··· Exercise materials

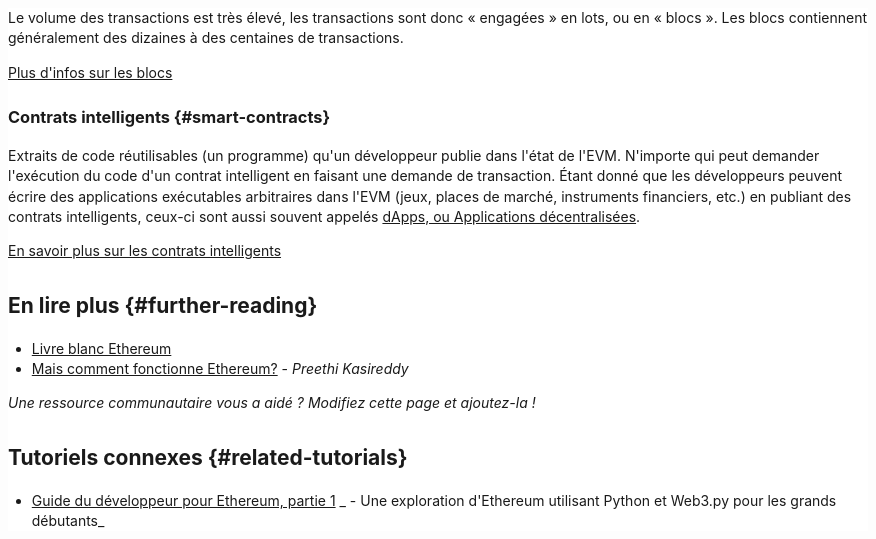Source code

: Le volume des transactions est très élevé, les transactions sont donc « engagées » en lots, ou en « blocs ». Les blocs contiennent généralement des dizaines à des centaines de transactions.

[Plus d'infos sur les blocs](/developers/docs/blocks/)

### Contrats intelligents {#smart-contracts}

Extraits de code réutilisables (un programme) qu'un développeur publie dans l'état de l'EVM. N'importe qui peut demander l'exécution du code d'un contrat intelligent en faisant une demande de transaction. Étant donné que les développeurs peuvent écrire des applications exécutables arbitraires dans l'EVM (jeux, places de marché, instruments financiers, etc.) en publiant des contrats intelligents, ceux-ci sont aussi souvent appelés [dApps, ou Applications décentralisées](/developers/docs/dapps/).

[En savoir plus sur les contrats intelligents](/developers/docs/smart-contracts/)

## En lire plus {#further-reading}

- [Livre blanc Ethereum](/whitepaper/)
- [Mais comment fonctionne Ethereum?](https://www.preethikasireddy.com/post/how-does-ethereum-work-anyway) - _Preethi Kasireddy_

_Une ressource communautaire vous a aidé ? Modifiez cette page et ajoutez-la !_

## Tutoriels connexes {#related-tutorials}

- [Guide du développeur pour Ethereum, partie 1](/developers/tutorials/a-developers-guide-to-ethereum-part-one/) _ - Une exploration d'Ethereum utilisant Python et Web3.py pour les grands débutants_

······

Your goal.
Each line from the first line of the data above through the one containing "## Tutoriels connexes" must be set down exactly; the pictures must not be.

Response to the task.
Source code

: Le volume des transactions est très élevé, les transactions sont donc « engagées » en lots, ou en « blocs ». Les blocs contiennent généralement des dizaines à des centaines de transactions.

[Plus d'infos sur les blocs](/developers/docs/blocks/)

### Contrats intelligents {#smart-contracts}

Extraits de code réutilisables (un programme) qu'un développeur publie dans l'état de l'EVM. N'importe qui peut demander l'exécution du code d'un contrat intelligent en faisant une demande de transaction. Étant donné que les développeurs peuvent écrire des applications exécutables arbitraires dans l'EVM (jeux, places de marché, instruments financiers, etc.) en publiant des contrats intelligents, ceux-ci sont aussi souvent appelés [dApps, ou Applications décentralisées](/developers/docs/dapps/).

[En savoir plus sur les contrats intelligents](/developers/docs/smart-contracts/)

## En lire plus {#further-reading}

- [Livre blanc Ethereum](/whitepaper/)
- [Mais comment fonctionne Ethereum?](https://www.preethikasireddy.com/post/how-does-ethereum-work-anyway) - _Preethi Kasireddy_

_Une ressource communautaire vous a aidé ? Modifiez cette page et ajoutez-la !_

## Tutoriels connexes {#related-tutorials}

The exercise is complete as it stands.